Criticism is also made on plaintiff’s fifth, sixth, and seventh instructions, but they do not seem to us to be subject to the objections urged against them.
With respect to the right of plaintiff to punitive damages in the event the jury found for him, the court instructed the jury as follows:
“8. If you believe from the evidence that the property in controversy was the property of plaintiff and that the same was taken from him and sold by means of proceedings commenced by an attachment in a suit against one C. F. Logan, and if you further believe from the evidence that such taking and sale of said property by such means was malicious on the part of defendants and such proceedings without probable cause for their bringing or maintenance, then plaintiff is entitled to punitive damages in addition to the value of the property so taken from him and sold; and you will allow him in addition to the value of the goods and property so taken such further sum as not to exceed. $1,000, as you believe will justly punish the defendants for their wrongful acts, if any, in the premises.”
It is insisted by defendants that this instruction is erroneous in that it tells the jury absolutely that plaintiff is entitled to punitive damages. By it the jury are told that if they find from the evidence that *617the taking and sale of plaintiff’s property, under attachment against Logan, was malicious, and that the bringing of said attachment was without probable cause, then plaintiff is entitled to punitive damages which the jury will allow him, in addition to the value of the goods.
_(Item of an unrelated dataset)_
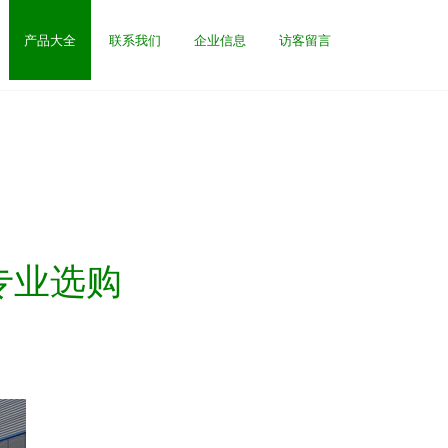
产品大全
联系我们
企业信息
访客留言
专业选购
The rule announced by recent decisions of this court is that it lies within the discretion of the jury as to whether or not punitive damages will be allowed in any case, and is not a question for the court. Callahan v. Ingram, 122 Mo. 372; Nicholson v. Rogers, 129 Mo. 136. This is in accord with the decided weight of authority. 1 Sedgwick on Damages, [8 Ed.] sec. 387; 2 Thompson on Trials, sec. 2065; Hawk v. Ridgway, 33 Ill. 473; Railroad v. Rector, 104 Ill. 296; Railroad v. Brooks’ Adm’x, 83 Ky. 129; Railroad v. Kendrick, 40 Miss. 374; Railroad v. Burke, 53 Miss. 200; Jerome v. Smith, 48 Vt. 230; Boardman v. Goldsmith, 48 Vt. 403; Snow v. Carpenter, 49 Vt. 426; Bergmann v. Jones, 94 N. Y. 51.
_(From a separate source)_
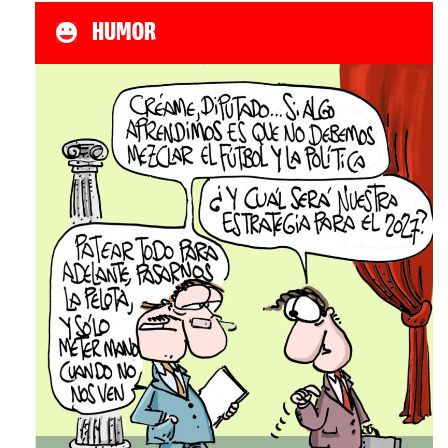
HUMOR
And the rule is the same in all cases of tort, when wantonness, recklessness, oppression, or express malice is shown. Under such circumstances the jury is allowed to award exemplary damages, not only to compensate the sufferer, but to punish the offender. Franz v. Hilterbrand, 45 Mo. 121; Engle v. Jones, 51 Mo. 316; Morgan v. Durfee, 69 Mo. 469; Bruce v. Ulery, 79 Mo. 322; Brown v. Plank Road Co., 89 Mo. 152; Fulkerson v. Murdock, 53 Mo. App. 151.
This instruction is clearly erroneous.
The evidence of J. H. McLaughlin with respect to the positions of trust plaintiff had held in his county, was wholly immaterial and should have been excluded. It is in the discretion of the court in the examination of a witness as preliminary to his examination in chief to permit him to be questioned with respect to his *618occupation, residence, as well also as to positions then or previously héld by him, in order that the triers of the facts may estimate the weight to be given to his evidence, especially when unacquainted with the witness, but we know of no authority which justifies such inquiries of other witnesses. This, however, would not justify a reversal of the judgment.
The judgment is reversed and the cause remanded to be tried in accordance with the views herein expressed.
Gantt, P. J., and Shebwood, J., concur.